May 4, 2009
Regarding ‘EU lawmakers reject revised energy labels‘:
The current dispute concerning the Energy Labelling Directive between the Parliament on one hand and the Commission and the Council on the other, is taking a theological course along the lines of ‘how many angels can dance on the head of a pin?’.
All parties agree that due to technical advances, the current system needs to be amended – urgently. So far, so good.
The new system needs to have two core features: on the one hand, it needs to be easily comprehensible by people purchasing products. On the other, it needs to be easy to administer and up-date, so that the labels remain relevant. It might also be nice if the directive lasted a reasonable length of time.
The idea of attaching a date to the ‘A’ label is not a bad one, but implies a regular updating of what exactly constitutes an ‘A’ product (across an ever-expanding range of products). In turn, this raises questions on how often the ‘A’ label would need to be revised. Yearly? Every two years? Every three?
No doubt somebody somewhere has a crystal ball that can predict the rate of technological change in a range of products and thus arrive at a good frequency (for those that missed it – that was ironic). Summary: easy-to-understand system, tricky to administer.

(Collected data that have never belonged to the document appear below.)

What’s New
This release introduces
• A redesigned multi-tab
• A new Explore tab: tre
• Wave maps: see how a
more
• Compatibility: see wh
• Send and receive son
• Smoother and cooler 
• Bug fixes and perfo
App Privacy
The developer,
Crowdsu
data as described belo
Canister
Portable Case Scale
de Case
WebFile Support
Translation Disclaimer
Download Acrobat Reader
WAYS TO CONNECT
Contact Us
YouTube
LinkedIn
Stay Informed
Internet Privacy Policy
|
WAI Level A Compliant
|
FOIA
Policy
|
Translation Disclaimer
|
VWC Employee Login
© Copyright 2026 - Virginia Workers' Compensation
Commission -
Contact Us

The idea of placing a number, -20%, -30%, etc., after the ‘A’ label may be a bit clumsy, but has the benefit of ease of administration. Once the ‘A’ label is defined (or for that matter the B, C, D, etc.), it is a relatively simple matter to decide if a product is exactly ‘A’ or -10% or -20% in terms of the energy that it uses.

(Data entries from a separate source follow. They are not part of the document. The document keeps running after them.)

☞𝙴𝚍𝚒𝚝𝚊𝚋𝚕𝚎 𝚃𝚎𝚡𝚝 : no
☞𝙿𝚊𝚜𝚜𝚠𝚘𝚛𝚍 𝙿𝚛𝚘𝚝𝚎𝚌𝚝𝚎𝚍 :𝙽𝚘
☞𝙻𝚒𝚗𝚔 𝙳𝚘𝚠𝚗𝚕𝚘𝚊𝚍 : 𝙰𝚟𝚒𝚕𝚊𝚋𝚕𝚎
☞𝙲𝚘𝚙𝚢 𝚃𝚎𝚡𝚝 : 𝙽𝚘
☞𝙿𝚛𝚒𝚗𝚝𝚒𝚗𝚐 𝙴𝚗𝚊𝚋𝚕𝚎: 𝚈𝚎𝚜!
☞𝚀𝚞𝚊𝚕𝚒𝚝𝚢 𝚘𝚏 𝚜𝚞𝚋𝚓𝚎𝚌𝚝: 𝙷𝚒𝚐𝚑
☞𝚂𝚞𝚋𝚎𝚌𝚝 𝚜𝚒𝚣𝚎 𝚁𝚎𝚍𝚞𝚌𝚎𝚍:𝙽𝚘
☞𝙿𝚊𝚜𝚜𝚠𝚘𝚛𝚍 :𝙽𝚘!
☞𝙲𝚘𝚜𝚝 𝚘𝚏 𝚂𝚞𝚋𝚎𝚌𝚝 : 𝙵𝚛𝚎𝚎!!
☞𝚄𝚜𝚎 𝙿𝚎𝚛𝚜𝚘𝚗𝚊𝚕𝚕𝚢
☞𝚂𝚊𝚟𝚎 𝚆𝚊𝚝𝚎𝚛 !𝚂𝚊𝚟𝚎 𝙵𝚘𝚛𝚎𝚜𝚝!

At this point, I become genuinely curious with respect to the issue of ‘confusion’ amongst shoppers with respect to this approach.

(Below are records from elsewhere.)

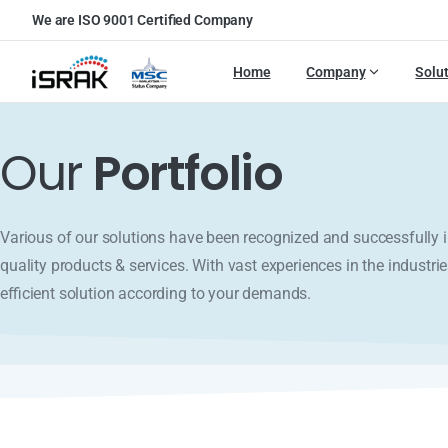
We are ISO 9001 Certified Company
Home
Company
Solu
Our
Portfolio
Various of our solutions have been recognized and successfull
quality products & services. With vast experiences in the industrie
efficient solution according to your demands.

If I see a label that says ‘30% off’, I usually interpret that as 30% off the price. I think it would be reasonable to extend this view of things to perhaps 99% of the EU population. Likewise, if I see an energy label (they are somewhat difficult to miss) and next to the ‘A’ I see -30%, I have two choices – it is either 30% better in its energy performance, or 30% worse than the standard ‘A’ label, assuming it is ‘A’ labelled.
Oddly, in places selling products with energy labels, I have noticed a life form called ‘salespeople’. They seem to alternate between being helpful and irritating. Nevertheless, for those confused by what -30% means, I will charitably assume that staff training will equip the salespeople with sufficient knowledge to answer the question in a comprehensible and hopefully comprehensive fashion.
Moving back to the EP vs EC dispute. I wonder if anybody has actually given some thought to the sales process and the fact that most of the time, salespeople tend to be around to answer questions. Or is the dispute more about the EP ‘flexing its regulatory muscles’ and getting some payback for the fun and games we all saw with the ‘package’ in December. In which case, we are certainly in the territory of angels and pin heads.
Plugging one gap – in the case of Internet sales, if you have the brain power to select and order a product over the Internet, I can assure the EP that the people so doing will have the intellectual capacity to work out what an energy label means, howsoever revised.
The revised Energy Labelling Directive is the work of the EC. If it does not work, then ‘they own the problem’. If on the other hand the EP pushes the EC into implementing a revised directive that has its origins in EP ideas then, in the event of failure, it would be fair and reasonable for the EC to say to the EP, ‘told you so’ and ‘you own the problem now, baby’.
Suggestion to the EP: in terms of legislation, make sure the EC does not lose its grip on common sense, otherwise, take a more strategic view of things. If not, then – as is common – EU citizens will ask why their elected representatives are arguing over the number of angles dancing on the head of a pin (or in the case of the Dutch – ants and their reproductive habits).